-Re: Reducer MapFileOutpuFormat
Bertrand Dechoux 2012-07-27, 05:54
Your use of 'index' is indeed not clear. Are you talking about Hive or
I can confirm that you will have one result file per reducer. Of course,
for efficiency reasons, you need to limit the number of files. But if you
are using multiple reducers it should mean that one reducer isn't fast
enough, so it could be assumed that the output for each reducer is big
enough.
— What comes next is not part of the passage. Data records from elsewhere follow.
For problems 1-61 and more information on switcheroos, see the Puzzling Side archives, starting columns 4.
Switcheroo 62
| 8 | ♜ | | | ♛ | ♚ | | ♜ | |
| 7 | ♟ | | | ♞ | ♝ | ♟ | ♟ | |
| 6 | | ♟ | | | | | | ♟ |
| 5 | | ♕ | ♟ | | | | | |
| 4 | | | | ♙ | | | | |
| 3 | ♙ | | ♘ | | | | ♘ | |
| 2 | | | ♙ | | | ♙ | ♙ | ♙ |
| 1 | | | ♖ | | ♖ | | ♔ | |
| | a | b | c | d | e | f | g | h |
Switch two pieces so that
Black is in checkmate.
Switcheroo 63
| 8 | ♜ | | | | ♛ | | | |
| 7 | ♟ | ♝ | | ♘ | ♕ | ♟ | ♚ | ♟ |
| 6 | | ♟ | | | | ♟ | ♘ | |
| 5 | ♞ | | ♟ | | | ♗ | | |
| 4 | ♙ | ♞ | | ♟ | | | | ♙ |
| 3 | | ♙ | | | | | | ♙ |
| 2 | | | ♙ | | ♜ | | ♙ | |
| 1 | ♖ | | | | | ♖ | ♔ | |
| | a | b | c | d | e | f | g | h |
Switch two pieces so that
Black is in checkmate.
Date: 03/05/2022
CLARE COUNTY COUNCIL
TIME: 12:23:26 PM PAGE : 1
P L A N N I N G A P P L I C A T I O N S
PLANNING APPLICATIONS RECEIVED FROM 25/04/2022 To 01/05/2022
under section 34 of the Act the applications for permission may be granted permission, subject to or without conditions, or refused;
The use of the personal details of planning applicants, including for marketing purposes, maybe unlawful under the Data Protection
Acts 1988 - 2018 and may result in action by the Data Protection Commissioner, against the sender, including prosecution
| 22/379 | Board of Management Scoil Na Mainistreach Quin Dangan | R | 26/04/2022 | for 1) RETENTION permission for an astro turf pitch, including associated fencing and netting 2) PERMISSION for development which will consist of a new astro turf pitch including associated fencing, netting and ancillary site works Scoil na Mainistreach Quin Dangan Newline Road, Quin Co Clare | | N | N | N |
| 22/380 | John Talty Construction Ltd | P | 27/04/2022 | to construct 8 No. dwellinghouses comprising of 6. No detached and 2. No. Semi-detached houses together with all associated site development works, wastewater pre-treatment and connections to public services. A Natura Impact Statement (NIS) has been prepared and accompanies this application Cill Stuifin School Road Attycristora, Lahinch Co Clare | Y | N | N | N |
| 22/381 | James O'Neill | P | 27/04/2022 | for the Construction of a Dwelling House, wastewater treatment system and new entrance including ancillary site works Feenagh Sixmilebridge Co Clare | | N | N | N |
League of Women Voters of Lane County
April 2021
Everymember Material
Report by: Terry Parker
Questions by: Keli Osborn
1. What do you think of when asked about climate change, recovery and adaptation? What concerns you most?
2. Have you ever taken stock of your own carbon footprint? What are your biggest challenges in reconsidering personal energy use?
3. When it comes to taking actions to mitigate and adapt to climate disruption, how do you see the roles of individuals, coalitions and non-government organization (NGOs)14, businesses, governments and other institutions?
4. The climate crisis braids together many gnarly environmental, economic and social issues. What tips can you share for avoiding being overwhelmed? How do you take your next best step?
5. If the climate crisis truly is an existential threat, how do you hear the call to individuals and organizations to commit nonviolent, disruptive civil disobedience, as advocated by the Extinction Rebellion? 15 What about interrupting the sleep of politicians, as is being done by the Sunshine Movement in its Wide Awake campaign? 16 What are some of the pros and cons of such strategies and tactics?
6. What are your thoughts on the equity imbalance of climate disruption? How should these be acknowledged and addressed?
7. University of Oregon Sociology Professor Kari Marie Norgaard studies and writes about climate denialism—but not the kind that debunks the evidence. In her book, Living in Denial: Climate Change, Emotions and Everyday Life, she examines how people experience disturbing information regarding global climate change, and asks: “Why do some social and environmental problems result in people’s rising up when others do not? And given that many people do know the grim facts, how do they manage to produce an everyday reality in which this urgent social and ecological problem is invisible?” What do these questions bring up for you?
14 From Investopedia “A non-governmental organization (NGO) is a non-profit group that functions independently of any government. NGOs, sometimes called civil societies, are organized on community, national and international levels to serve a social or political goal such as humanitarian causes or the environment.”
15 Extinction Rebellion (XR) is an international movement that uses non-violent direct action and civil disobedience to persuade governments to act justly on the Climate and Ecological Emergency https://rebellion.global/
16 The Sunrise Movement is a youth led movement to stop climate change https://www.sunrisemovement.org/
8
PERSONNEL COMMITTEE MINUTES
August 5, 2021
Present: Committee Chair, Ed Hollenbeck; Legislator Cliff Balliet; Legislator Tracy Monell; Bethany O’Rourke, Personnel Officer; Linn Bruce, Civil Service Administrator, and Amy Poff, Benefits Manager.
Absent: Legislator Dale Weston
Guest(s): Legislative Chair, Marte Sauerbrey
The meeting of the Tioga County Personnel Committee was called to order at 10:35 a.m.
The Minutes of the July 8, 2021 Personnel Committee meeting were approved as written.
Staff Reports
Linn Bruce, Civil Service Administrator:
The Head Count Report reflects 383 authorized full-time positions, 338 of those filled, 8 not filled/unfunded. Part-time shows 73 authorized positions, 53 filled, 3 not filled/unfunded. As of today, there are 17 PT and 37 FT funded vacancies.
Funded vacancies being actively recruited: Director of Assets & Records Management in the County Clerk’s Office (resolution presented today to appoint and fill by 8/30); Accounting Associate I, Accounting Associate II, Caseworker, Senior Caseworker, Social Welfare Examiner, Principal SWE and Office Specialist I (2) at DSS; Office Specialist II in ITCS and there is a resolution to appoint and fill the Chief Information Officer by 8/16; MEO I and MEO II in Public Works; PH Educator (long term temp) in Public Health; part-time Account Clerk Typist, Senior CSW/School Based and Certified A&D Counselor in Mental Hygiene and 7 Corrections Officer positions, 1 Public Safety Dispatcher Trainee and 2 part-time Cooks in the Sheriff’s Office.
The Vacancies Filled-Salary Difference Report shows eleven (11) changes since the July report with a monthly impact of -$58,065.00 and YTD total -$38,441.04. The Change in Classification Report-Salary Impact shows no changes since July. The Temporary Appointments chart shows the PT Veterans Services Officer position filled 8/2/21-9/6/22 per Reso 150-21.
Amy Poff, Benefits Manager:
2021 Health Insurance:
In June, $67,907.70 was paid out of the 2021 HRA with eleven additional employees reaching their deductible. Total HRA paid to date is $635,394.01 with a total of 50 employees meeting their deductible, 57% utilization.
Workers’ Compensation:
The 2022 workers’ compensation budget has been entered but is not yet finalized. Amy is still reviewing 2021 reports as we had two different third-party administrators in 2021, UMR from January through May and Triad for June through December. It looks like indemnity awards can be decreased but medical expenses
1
If that not the case, you can limit the number of reducer to one.
In general, the 'fragmentation' of the results is dealt by the next job.
You should provide more information about your real problem and its context.
On Fri, Jul 27, 2012 at 3:15 AM, syed kather <[EMAIL PROTECTED]> wrote:
> Mike ,
> Can you please give more details . Context is not clear . Can you share ur
> use case if possible
> On Jul 24, 2012 1:40 AM, "Mike S" <[EMAIL PROTECTED]> wrote:
> > If I set my reducer output to map file output format and the job would
> > say have 100 reducers, will the output generate 100 different index
> > file (one for each reducer) or one index file for all the reducers
> > (basically one index file per job)?
> > If it is one index file per reducer, can rely on HDFS append to change
> > the index write behavior and build one index file from all the
> > reducers by basically making all the parallel reducers to append to
> > one index file? Data files do not matter.